* Task objective: Copy out these records word for word.
---+---
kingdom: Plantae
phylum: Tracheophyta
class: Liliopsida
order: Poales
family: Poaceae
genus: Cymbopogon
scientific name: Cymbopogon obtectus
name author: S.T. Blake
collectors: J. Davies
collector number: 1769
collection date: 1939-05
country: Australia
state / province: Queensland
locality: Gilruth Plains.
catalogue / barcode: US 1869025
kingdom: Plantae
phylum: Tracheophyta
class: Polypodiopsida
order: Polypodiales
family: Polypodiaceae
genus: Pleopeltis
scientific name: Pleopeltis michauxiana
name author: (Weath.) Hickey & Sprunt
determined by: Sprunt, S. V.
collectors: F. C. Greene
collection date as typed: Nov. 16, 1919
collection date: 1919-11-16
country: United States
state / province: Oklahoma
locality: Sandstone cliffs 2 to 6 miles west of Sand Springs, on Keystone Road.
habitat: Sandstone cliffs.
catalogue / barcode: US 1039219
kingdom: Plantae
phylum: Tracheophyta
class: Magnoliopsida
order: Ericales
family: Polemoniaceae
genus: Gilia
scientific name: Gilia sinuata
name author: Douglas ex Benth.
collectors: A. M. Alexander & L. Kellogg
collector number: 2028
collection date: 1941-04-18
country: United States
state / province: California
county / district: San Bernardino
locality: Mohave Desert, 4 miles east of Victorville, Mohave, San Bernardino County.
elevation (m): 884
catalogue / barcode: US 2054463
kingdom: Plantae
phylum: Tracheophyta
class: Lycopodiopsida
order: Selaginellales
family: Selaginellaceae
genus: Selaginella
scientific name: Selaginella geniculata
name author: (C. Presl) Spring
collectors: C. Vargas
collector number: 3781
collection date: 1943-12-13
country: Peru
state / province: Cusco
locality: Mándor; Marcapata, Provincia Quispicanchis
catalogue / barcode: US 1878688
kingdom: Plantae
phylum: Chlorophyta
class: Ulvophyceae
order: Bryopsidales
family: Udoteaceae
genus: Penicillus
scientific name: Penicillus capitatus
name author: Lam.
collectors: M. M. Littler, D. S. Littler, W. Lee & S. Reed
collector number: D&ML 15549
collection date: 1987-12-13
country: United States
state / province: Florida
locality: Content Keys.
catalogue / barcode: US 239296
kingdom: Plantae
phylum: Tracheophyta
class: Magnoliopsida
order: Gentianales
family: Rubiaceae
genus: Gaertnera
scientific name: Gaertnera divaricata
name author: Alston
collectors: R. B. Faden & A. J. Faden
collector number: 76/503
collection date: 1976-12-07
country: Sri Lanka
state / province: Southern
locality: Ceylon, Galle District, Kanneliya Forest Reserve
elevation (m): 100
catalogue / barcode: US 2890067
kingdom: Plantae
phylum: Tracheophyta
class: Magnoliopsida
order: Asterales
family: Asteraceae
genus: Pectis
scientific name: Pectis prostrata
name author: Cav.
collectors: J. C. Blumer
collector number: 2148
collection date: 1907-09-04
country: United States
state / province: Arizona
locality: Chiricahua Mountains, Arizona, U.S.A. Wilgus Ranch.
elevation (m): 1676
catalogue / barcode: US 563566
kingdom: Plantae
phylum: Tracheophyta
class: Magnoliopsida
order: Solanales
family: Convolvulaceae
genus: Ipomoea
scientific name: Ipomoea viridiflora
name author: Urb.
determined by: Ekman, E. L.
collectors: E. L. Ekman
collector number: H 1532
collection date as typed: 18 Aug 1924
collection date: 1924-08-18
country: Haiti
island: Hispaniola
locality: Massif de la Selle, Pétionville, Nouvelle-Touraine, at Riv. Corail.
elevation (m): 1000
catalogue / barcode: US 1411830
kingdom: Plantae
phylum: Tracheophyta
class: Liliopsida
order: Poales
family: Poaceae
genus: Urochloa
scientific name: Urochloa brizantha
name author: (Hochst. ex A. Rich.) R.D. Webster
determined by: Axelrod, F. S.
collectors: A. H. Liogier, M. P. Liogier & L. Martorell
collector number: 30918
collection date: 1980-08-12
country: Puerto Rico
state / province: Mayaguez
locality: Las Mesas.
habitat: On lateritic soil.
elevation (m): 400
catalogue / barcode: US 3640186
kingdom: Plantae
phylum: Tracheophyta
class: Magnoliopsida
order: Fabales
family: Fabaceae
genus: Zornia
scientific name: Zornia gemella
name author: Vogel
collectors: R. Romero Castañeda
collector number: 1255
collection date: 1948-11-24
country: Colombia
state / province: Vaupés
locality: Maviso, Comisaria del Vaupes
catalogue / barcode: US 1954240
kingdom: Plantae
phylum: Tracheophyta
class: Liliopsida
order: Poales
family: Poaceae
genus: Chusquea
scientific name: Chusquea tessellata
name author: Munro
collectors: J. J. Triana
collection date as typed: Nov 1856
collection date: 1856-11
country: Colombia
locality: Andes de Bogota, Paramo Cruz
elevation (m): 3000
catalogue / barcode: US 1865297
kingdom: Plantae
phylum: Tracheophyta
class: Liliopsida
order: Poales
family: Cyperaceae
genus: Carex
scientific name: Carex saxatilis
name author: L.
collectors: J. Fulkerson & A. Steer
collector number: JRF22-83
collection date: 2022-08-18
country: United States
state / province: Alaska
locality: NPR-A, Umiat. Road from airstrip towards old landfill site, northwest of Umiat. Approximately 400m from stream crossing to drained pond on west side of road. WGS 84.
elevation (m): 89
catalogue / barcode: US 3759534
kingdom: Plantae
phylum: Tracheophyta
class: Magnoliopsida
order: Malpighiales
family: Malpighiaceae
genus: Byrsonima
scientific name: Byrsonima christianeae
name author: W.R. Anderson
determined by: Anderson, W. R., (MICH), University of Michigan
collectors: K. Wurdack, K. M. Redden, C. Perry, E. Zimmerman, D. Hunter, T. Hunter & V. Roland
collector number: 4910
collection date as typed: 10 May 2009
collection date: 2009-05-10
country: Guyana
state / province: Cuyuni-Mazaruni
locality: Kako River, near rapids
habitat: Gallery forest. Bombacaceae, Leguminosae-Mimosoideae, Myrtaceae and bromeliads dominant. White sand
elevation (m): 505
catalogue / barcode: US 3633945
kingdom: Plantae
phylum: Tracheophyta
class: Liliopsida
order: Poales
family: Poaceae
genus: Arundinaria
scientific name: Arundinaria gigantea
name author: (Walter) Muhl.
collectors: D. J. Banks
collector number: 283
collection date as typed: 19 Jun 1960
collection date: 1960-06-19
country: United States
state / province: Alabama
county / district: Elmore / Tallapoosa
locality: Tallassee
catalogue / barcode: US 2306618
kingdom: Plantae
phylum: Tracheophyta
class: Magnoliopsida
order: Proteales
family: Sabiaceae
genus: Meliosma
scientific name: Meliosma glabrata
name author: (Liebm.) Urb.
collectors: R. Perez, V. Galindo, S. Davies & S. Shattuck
---+---
* Answer to the exercise:
kingdom: Plantae
phylum: Tracheophyta
class: Liliopsida
order: Poales
family: Poaceae
genus: Cymbopogon
scientific name: Cymbopogon obtectus
name author: S.T. Blake
collectors: J. Davies
collector number: 1769
collection date: 1939-05
country: Australia
state / province: Queensland
locality: Gilruth Plains.
catalogue / barcode: US 1869025
kingdom: Plantae
phylum: Tracheophyta
class: Polypodiopsida
order: Polypodiales
family: Polypodiaceae
genus: Pleopeltis
scientific name: Pleopeltis michauxiana
name author: (Weath.) Hickey & Sprunt
determined by: Sprunt, S. V.
collectors: F. C. Greene
collection date as typed: Nov. 16, 1919
collection date: 1919-11-16
country: United States
state / province: Oklahoma
locality: Sandstone cliffs 2 to 6 miles west of Sand Springs, on Keystone Road.
habitat: Sandstone cliffs.
catalogue / barcode: US 1039219
kingdom: Plantae
phylum: Tracheophyta
class: Magnoliopsida
order: Ericales
family: Polemoniaceae
genus: Gilia
scientific name: Gilia sinuata
name author: Douglas ex Benth.
collectors: A. M. Alexander & L. Kellogg
collector number: 2028
collection date: 1941-04-18
country: United States
state / province: California
county / district: San Bernardino
locality: Mohave Desert, 4 miles east of Victorville, Mohave, San Bernardino County.
elevation (m): 884
catalogue / barcode: US 2054463
kingdom: Plantae
phylum: Tracheophyta
class: Lycopodiopsida
order: Selaginellales
family: Selaginellaceae
genus: Selaginella
scientific name: Selaginella geniculata
name author: (C. Presl) Spring
collectors: C. Vargas
collector number: 3781
collection date: 1943-12-13
country: Peru
state / province: Cusco
locality: Mándor; Marcapata, Provincia Quispicanchis
catalogue / barcode: US 1878688
kingdom: Plantae
phylum: Chlorophyta
class: Ulvophyceae
order: Bryopsidales
family: Udoteaceae
genus: Penicillus
scientific name: Penicillus capitatus
name author: Lam.
collectors: M. M. Littler, D. S. Littler, W. Lee & S. Reed
collector number: D&ML 15549
collection date: 1987-12-13
country: United States
state / province: Florida
locality: Content Keys.
catalogue / barcode: US 239296
kingdom: Plantae
phylum: Tracheophyta
class: Magnoliopsida
order: Gentianales
family: Rubiaceae
genus: Gaertnera
scientific name: Gaertnera divaricata
name author: Alston
collectors: R. B. Faden & A. J. Faden
collector number: 76/503
collection date: 1976-12-07
country: Sri Lanka
state / province: Southern
locality: Ceylon, Galle District, Kanneliya Forest Reserve
elevation (m): 100
catalogue / barcode: US 2890067
kingdom: Plantae
phylum: Tracheophyta
class: Magnoliopsida
order: Asterales
family: Asteraceae
genus: Pectis
scientific name: Pectis prostrata
name author: Cav.
collectors: J. C. Blumer
collector number: 2148
collection date: 1907-09-04
country: United States
state / province: Arizona
locality: Chiricahua Mountains, Arizona, U.S.A. Wilgus Ranch.
elevation (m): 1676
catalogue / barcode: US 563566
kingdom: Plantae
phylum: Tracheophyta
class: Magnoliopsida
order: Solanales
family: Convolvulaceae
genus: Ipomoea
scientific name: Ipomoea viridiflora
name author: Urb.
determined by: Ekman, E. L.
collectors: E. L. Ekman
collector number: H 1532
collection date as typed: 18 Aug 1924
collection date: 1924-08-18
country: Haiti
island: Hispaniola
locality: Massif de la Selle, Pétionville, Nouvelle-Touraine, at Riv. Corail.
elevation (m): 1000
catalogue / barcode: US 1411830
kingdom: Plantae
phylum: Tracheophyta
class: Liliopsida
order: Poales
family: Poaceae
genus: Urochloa
scientific name: Urochloa brizantha
name author: (Hochst. ex A. Rich.) R.D. Webster
determined by: Axelrod, F. S.
collectors: A. H. Liogier, M. P. Liogier & L. Martorell
collector number: 30918
collection date: 1980-08-12
country: Puerto Rico
state / province: Mayaguez
locality: Las Mesas.
habitat: On lateritic soil.
elevation (m): 400
catalogue / barcode: US 3640186
kingdom: Plantae
phylum: Tracheophyta
class: Magnoliopsida
order: Fabales
family: Fabaceae
genus: Zornia
scientific name: Zornia gemella
name author: Vogel
collectors: R. Romero Castañeda
collector number: 1255
collection date: 1948-11-24
country: Colombia
state / province: Vaupés
locality: Maviso, Comisaria del Vaupes
catalogue / barcode: US 1954240
kingdom: Plantae
phylum: Tracheophyta
class: Liliopsida
order: Poales
family: Poaceae
genus: Chusquea
scientific name: Chusquea tessellata
name author: Munro
collectors: J. J. Triana
collection date as typed: Nov 1856
collection date: 1856-11
country: Colombia
locality: Andes de Bogota, Paramo Cruz
elevation (m): 3000
catalogue / barcode: US 1865297
kingdom: Plantae
phylum: Tracheophyta
class: Liliopsida
order: Poales
family: Cyperaceae
genus: Carex
scientific name: Carex saxatilis
name author: L.
collectors: J. Fulkerson & A. Steer
collector number: JRF22-83
collection date: 2022-08-18
country: United States
state / province: Alaska
locality: NPR-A, Umiat. Road from airstrip towards old landfill site, northwest of Umiat. Approximately 400m from stream crossing to drained pond on west side of road. WGS 84.
elevation (m): 89
catalogue / barcode: US 3759534
kingdom: Plantae
phylum: Tracheophyta
class: Magnoliopsida
order: Malpighiales
family: Malpighiaceae
genus: Byrsonima
scientific name: Byrsonima christianeae
name author: W.R. Anderson
determined by: Anderson, W. R., (MICH), University of Michigan
collectors: K. Wurdack, K. M. Redden, C. Perry, E. Zimmerman, D. Hunter, T. Hunter & V. Roland
collector number: 4910
collection date as typed: 10 May 2009
collection date: 2009-05-10
country: Guyana
state / province: Cuyuni-Mazaruni
locality: Kako River, near rapids
habitat: Gallery forest. Bombacaceae, Leguminosae-Mimosoideae, Myrtaceae and bromeliads dominant. White sand
elevation (m): 505
catalogue / barcode: US 3633945
kingdom: Plantae
phylum: Tracheophyta
class: Liliopsida
order: Poales
family: Poaceae
genus: Arundinaria
scientific name: Arundinaria gigantea
name author: (Walter) Muhl.
collectors: D. J. Banks
collector number: 283
collection date as typed: 19 Jun 1960
collection date: 1960-06-19
country: United States
state / province: Alabama
county / district: Elmore / Tallapoosa
locality: Tallassee
catalogue / barcode: US 2306618
kingdom: Plantae
phylum: Tracheophyta
class: Magnoliopsida
order: Proteales
family: Sabiaceae
genus: Meliosma
scientific name: Meliosma glabrata
name author: (Liebm.) Urb.
collectors: R. Perez, V. Galindo, S. Davies & S. Shattuck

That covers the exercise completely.